Spiegelhalter, OFCOM and Mark Steyn
It is also relevant to note that Spiegelhalter was one of the people who complained to OFCOM about a GBNews programme in which Mark Steyn quoted the Government’s own data comparing hospitalisation and mortality rates of the vaccinated and unvaccinated. It would be interesting to know whether he did this as a concerned citizen, or in his role as a non-executive member of the UK Statistics Authority.
And why was Brendan O’Neill even there?
I close by also asking why another commentator was even included on the show - the self-publishing Spiked journo-pundit Brendan O’Neill.
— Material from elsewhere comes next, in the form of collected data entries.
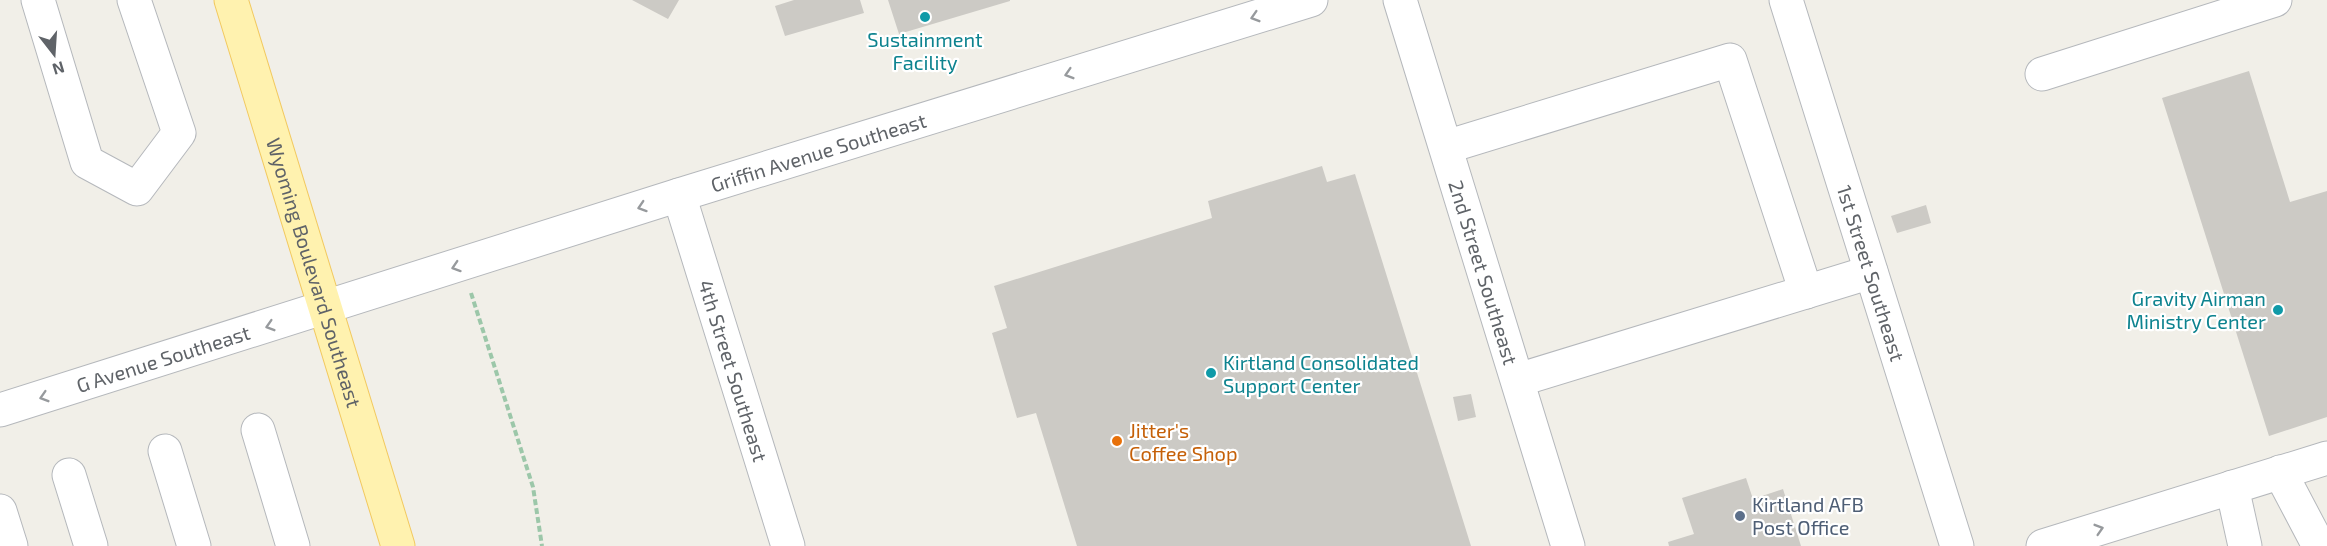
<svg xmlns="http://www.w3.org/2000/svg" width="2327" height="546" font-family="'Exo 2',sans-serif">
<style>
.building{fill:#cccac5}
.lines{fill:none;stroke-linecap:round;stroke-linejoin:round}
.minor-casing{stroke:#b5b8bc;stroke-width:35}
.major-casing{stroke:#f2c960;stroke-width:35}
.path{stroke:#9cc7a9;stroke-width:4;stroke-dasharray:6 3;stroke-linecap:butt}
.minor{stroke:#fff;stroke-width:33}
.major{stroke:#fff2af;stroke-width:33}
.oneway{stroke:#979a9d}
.culture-dot{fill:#0f9aa8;stroke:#fff;stroke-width:2}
.food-dot{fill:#e8710a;stroke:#fff;stroke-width:2}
.service-dot{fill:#5c6f8a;stroke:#fff;stroke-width:2}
.labels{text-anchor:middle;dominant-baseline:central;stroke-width:4.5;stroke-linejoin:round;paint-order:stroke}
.culture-label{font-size:20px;fill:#0d838f;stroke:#fff}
.street-label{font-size:20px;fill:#5f6368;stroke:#fff}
.food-label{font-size:20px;fill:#c56008;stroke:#fff;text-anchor:start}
.service-label{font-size:20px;fill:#4e5e75;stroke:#fff;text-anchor:start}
</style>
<rect width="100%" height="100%" fill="#f1efe8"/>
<path class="building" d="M632 0H679L668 19Z
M794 0H860L864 13 785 36 775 6Z
M888 0H1010V1L899 34Z
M2249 71 2290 202 2327 191V417L2269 436 2162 98Z
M1322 166 1327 182 1355 174 1471 546H1077L1036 413 1017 418 992 333 1007 328 994 286 1212 218 1208 201Z
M1926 205 1931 223 1897 233 1891 216Z
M1471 394 1476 417 1458 421 1453 397Z
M1746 478 1753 499 1783 489 1801 546H1669L1668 542 1694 534 1682 498Z"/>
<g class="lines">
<g class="minor-casing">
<g id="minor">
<path d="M38 0 87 162 137 189 179 133 134 0"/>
<path id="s1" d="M1400 0 1568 546"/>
<path id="s2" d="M1786 0 1957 546"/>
<path d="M2042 74 2275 0"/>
<path d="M1446 147 1730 60 1806 292"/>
<path id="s3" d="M679 195 788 546"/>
<path d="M1518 380 1871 272"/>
<path id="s4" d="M0 410 679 195 1311 0"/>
<path d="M258 430 293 546"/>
<path d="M165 451 194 546"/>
<path d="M2280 472 2319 546"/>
<path d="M69 475 91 546"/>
<path d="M2232 487 2245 546"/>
<path d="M0 511 11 546"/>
<path d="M2043 546 2327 458"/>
</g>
</g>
<g class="major-casing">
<g id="major">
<path id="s5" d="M231 0 398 546"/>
</g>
</g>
<path class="path" d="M471 293 533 487 542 546"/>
<use href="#minor" class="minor"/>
<use href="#major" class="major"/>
</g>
<defs><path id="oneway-chevron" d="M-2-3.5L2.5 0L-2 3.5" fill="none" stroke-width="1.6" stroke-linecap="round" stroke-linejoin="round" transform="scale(1.5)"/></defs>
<g class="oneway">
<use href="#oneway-chevron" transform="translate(1255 17) rotate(163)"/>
<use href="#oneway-chevron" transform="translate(1069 74) rotate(163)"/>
<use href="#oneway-chevron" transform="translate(642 207) rotate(162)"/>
<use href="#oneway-chevron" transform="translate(456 267) rotate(162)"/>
<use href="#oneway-chevron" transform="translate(270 326) rotate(163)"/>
<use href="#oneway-chevron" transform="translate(44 397) rotate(163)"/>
<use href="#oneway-chevron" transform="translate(2099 529) rotate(-17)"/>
</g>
<g class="culture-dot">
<circle cx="925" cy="17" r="6"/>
<circle cx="2278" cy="310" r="6"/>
<circle cx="1211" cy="373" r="6"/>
</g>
<circle class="food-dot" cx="1117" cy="441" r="6"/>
<circle class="service-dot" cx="1740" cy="516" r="6"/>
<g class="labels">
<g class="culture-label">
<text x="925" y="39">Sustainment<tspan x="925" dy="23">Facility</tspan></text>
<text x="2266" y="298" text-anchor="end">Gravity Airman<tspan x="2266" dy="23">Ministry Center</tspan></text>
<text x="1223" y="362" text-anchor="start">Kirtland Consolidated<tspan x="1223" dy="23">Support Center</tspan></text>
</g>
<g class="street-label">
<text stroke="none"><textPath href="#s4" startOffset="858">Griffin Avenue Southeast</textPath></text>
<text stroke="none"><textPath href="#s5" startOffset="285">Wyoming Boulevard Southeast</textPath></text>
<text stroke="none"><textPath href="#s1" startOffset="285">2nd Street Southeast</textPath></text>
<text stroke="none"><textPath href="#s2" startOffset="286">1st Street Southeast</textPath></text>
<text stroke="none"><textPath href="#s4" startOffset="171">G Avenue Southeast</textPath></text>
<text stroke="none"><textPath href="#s3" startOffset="184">4th Street Southeast</textPath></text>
</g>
<g class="food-label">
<text x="1129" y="430">Jitter's<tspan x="1129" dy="23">Coffee Shop</tspan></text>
</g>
<g class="service-label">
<text x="1752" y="504">Kirtland AFB<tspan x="1752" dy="23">Post Office</tspan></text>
</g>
</g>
<g transform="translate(54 54) rotate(163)" stroke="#ffffff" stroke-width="4.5" paint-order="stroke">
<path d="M0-4.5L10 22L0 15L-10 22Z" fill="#5f6368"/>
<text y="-9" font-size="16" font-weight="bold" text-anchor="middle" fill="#5f6368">N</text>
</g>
</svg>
O’Neill has built his online media platform through challenging what he calls globalist narratives, including telling his audience: nothing that resembles science says that all of humanity will be wiped out unless we stop using fossil fuels and that the Net Zero climate change policy responses are a delirium built on fantasy, and likening them to medieval spiritual punishment (here); that proposals for slavery reparations are unhinged (here); and that the Covid-19 lockdowns were the sinister cruelty of tyrannical overreaching politicians (here). During the Antisocial program O’Neill pointed to a recent Stanford study that said that not only should actual lies be counted as misinformation about the vaccines, but also any true content that might lead people to be hesitant about taking the vaccine. He says that Stanford is therefore creating the Orwellian position that the truth can be misinformation. However, it was notable that at no point did he distinguish whether the matters in Mr Bridgen’s speech that he opined were misinformation were true or not.
Overall, O’Neill gives the distinct impression that he is someone who will play to an audience rather than someone with fixed positions on mainstream issues. He appears happy to speak up against certain narratives when speaking to an audience of people opposed to the dominant government perspective and, as we see in this case, happy to go along with those same narratives when speaking to an audience whose views align with the government mainstream perspective. Any suggestion that O’Neill was present to provide balance or counterpoint to Antisocial’s anti-Brigden empanelment would be disingenuous.